Begin Study for May SAT Question for Day

Time to get started to prepare for the May SAT. If you want to follow my tutoring guidelines, I use the Princeton Review (among other resources). Check my other columns for my credentials. I have certifications as a private tutor. I like to use the standardized tests to organize study habits, vocabulary study, test-taking strategies, and executive style planning. We start with the SAT question for the day each day. Come back to www.coolrocketschool.com or www.coolrocketschool.org each day. Check the college board site for the question. www.collegeboard.com.
Sunday, March 14, 2010 Is this question too easy? Take the point! This counts the same as every other question. 80% got it right, but 20% missed it! Eliminate the wrong answers.
Today’s answer almost seems ‘too easy.’ Remember, every question counts the same no matter how difficult. Do not treat it lightly. Remember to ‘CHECK’ the answers you get quickly by eliminating all the other answers. This is particularly important for questions with short answers or merely label answers. Strategically, you may want to eliminate fewer of the answers (if merely checking the answer you know is correct) when checking them is a longer procedure.
Too, my all time best strategic advice is: Be sure you are answering the correct question.
I think of Joel Osteen’s introduction to one of his sermons. He likes to begin with something funny.

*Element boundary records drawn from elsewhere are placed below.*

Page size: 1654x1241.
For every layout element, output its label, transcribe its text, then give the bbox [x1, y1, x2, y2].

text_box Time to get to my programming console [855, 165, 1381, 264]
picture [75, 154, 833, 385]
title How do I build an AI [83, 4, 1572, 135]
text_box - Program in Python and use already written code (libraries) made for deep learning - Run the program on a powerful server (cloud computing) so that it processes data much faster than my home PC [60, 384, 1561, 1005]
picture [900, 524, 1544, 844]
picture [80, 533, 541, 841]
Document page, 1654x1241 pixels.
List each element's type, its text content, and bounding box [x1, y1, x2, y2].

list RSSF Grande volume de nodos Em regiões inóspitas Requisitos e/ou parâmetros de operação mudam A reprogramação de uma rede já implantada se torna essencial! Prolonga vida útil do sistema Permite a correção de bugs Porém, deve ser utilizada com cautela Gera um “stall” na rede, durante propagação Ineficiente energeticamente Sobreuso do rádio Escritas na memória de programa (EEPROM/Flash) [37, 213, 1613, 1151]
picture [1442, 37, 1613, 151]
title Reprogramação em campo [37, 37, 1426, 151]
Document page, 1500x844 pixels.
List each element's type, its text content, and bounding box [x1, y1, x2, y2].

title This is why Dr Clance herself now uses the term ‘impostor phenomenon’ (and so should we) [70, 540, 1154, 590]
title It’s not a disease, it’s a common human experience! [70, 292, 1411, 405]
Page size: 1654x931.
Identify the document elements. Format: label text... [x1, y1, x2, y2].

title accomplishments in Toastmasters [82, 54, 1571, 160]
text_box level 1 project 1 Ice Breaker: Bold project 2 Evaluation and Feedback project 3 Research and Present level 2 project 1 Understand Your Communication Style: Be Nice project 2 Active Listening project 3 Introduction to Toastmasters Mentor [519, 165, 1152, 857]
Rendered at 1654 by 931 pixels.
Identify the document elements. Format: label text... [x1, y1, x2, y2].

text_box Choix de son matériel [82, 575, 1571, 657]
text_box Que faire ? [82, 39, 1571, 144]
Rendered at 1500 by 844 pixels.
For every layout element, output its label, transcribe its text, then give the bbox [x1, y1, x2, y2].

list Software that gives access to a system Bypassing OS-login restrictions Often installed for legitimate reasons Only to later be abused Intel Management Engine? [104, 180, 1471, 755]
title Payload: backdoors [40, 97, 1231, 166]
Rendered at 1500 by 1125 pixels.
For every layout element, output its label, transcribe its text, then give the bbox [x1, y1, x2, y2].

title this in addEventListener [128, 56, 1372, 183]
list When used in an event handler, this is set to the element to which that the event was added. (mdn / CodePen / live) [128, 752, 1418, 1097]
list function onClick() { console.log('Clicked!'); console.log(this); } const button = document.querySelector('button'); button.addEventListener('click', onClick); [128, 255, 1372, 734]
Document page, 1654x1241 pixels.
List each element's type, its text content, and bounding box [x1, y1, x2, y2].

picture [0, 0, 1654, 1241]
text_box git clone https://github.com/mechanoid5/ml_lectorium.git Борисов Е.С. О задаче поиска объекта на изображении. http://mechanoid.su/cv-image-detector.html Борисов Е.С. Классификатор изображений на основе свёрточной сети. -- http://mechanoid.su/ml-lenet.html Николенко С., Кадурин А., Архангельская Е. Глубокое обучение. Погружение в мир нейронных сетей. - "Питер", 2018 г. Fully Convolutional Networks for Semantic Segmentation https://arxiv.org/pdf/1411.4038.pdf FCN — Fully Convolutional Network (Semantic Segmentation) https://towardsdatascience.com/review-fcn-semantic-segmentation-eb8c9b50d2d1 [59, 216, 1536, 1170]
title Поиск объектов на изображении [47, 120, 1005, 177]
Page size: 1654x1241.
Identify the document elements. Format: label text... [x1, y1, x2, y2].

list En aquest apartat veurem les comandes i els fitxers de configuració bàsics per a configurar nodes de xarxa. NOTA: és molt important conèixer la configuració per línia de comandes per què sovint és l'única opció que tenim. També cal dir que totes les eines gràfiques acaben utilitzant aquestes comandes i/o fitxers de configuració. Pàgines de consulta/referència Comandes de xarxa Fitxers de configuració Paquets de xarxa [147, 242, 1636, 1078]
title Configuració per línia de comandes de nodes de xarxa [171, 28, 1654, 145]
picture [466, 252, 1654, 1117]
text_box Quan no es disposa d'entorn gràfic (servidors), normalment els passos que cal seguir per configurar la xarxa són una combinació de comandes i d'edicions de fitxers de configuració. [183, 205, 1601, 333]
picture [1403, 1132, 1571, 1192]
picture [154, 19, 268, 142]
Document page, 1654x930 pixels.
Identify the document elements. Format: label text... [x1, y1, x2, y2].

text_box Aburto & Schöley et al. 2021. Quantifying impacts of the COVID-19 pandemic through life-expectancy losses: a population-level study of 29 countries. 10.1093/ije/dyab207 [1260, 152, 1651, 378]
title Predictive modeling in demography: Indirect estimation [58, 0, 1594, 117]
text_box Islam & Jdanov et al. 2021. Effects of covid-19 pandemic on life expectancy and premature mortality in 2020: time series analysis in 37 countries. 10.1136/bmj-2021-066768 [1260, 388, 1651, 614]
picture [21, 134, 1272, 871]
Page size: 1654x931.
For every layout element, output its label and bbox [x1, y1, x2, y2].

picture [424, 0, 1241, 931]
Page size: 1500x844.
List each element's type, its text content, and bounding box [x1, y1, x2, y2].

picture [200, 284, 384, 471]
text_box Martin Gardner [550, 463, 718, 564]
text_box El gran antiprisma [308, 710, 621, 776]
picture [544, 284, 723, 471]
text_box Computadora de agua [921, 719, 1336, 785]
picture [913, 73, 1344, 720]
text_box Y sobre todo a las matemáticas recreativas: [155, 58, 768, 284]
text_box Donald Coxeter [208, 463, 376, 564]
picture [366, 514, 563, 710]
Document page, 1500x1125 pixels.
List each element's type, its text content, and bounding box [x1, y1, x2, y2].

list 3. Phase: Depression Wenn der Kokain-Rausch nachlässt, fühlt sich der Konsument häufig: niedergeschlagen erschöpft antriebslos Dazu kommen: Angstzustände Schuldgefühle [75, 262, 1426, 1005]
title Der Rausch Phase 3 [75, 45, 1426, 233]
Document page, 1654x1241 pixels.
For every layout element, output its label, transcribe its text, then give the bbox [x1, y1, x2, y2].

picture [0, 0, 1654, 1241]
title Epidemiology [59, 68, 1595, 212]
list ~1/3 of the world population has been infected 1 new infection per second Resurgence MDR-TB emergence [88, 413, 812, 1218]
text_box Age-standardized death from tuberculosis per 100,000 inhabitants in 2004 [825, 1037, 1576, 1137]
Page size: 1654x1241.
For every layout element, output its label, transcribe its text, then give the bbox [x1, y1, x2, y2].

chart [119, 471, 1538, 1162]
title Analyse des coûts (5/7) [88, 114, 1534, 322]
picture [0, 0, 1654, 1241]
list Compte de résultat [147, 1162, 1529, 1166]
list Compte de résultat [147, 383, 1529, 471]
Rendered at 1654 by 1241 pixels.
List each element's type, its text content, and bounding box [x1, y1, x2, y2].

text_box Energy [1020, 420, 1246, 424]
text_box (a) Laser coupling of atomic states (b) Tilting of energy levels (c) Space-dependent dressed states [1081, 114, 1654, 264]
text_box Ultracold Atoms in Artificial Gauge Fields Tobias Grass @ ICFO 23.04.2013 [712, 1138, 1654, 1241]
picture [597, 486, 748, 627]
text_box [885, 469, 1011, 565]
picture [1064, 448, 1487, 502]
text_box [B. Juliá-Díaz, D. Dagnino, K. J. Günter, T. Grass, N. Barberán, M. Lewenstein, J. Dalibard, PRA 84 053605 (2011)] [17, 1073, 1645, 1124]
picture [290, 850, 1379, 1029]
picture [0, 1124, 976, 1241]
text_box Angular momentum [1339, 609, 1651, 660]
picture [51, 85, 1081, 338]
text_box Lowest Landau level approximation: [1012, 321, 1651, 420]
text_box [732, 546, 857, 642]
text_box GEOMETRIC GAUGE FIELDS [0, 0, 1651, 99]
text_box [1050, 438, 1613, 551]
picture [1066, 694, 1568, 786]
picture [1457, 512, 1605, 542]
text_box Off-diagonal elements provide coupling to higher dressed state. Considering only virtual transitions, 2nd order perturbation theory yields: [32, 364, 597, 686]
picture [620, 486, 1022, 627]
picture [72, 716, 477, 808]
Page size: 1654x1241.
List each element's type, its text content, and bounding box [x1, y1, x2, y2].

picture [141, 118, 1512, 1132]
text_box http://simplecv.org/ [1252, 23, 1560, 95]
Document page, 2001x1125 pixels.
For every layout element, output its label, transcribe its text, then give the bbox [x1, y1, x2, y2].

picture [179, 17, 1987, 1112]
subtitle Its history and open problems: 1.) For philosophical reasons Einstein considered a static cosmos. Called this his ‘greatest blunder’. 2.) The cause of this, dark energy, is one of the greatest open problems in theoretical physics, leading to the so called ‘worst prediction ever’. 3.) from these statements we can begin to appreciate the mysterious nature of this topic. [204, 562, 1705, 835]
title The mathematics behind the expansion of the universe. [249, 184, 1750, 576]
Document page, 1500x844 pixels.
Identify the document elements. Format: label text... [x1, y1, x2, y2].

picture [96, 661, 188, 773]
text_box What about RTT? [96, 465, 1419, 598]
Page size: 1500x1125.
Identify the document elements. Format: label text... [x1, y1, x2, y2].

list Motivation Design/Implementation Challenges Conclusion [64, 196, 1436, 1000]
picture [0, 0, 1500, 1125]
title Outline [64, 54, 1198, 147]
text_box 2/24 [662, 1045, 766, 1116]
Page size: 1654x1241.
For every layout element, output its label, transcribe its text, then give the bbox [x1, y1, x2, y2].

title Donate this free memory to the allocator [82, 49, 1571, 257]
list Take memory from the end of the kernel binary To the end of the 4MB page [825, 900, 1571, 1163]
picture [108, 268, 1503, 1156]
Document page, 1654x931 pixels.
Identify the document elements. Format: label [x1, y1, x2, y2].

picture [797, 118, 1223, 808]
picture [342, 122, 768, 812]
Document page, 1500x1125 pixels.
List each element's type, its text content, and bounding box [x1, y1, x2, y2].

Recently, he began with a little story about a man who walked up to a country store. There was a bench outside the store where a boy was sitting alongside a great big dog.
When the man got close to the boy and the dog, he said, ‘Young man, does your dog bite?’
The boy said, ‘No, sir. My dog doesn’t bite anybody.’
The man reached out to pet the dog on the bench, and the dog bit him hard!
The man screamed, ‘I thought you said your dog doesn’t bite!’
The boy said, ‘That’s not my dog.’
To do well on a test, you are constantly predicting, constantly asking questions,constantly assessing what you know and what you need to know, and constantly making connections.
Be sure to answer the question asked.
Today’s sentence completion has only one blank, so all of the clues are filled in. All indications point to a word with the connotation of discouragement. As ‘despondent’ almost seems too easy, remember to ‘check’ the other answers in the ‘fast’ answers. Judiethcarol&rocketcatmarch2010

The dramatist was ------- over his lack of funds and his inability to sell any of his plays, and his letters to his wife reflected his unhappiness.
Structurally, they all fit. Critically, only one fits.
(A) despondent; (B) supercilious; (C) prudent; (D) encouraged; (E) fortified
‘Supercilious’ is not as well-known as the other words, but ‘despondent’ is still the only word that fits the tone set by the words and phrases: lack of funds, inability to sell, and unhappiness. Hopefully, D & E fell away from consideration right away. Read the entire sentence, but realize that “encouraged over his lack of funds and his inability to sell” or “fortified” in the same place are not going to make much sense. Nothing in the sentence is making a contrast or offsetting this connotation of discouragement and despondency.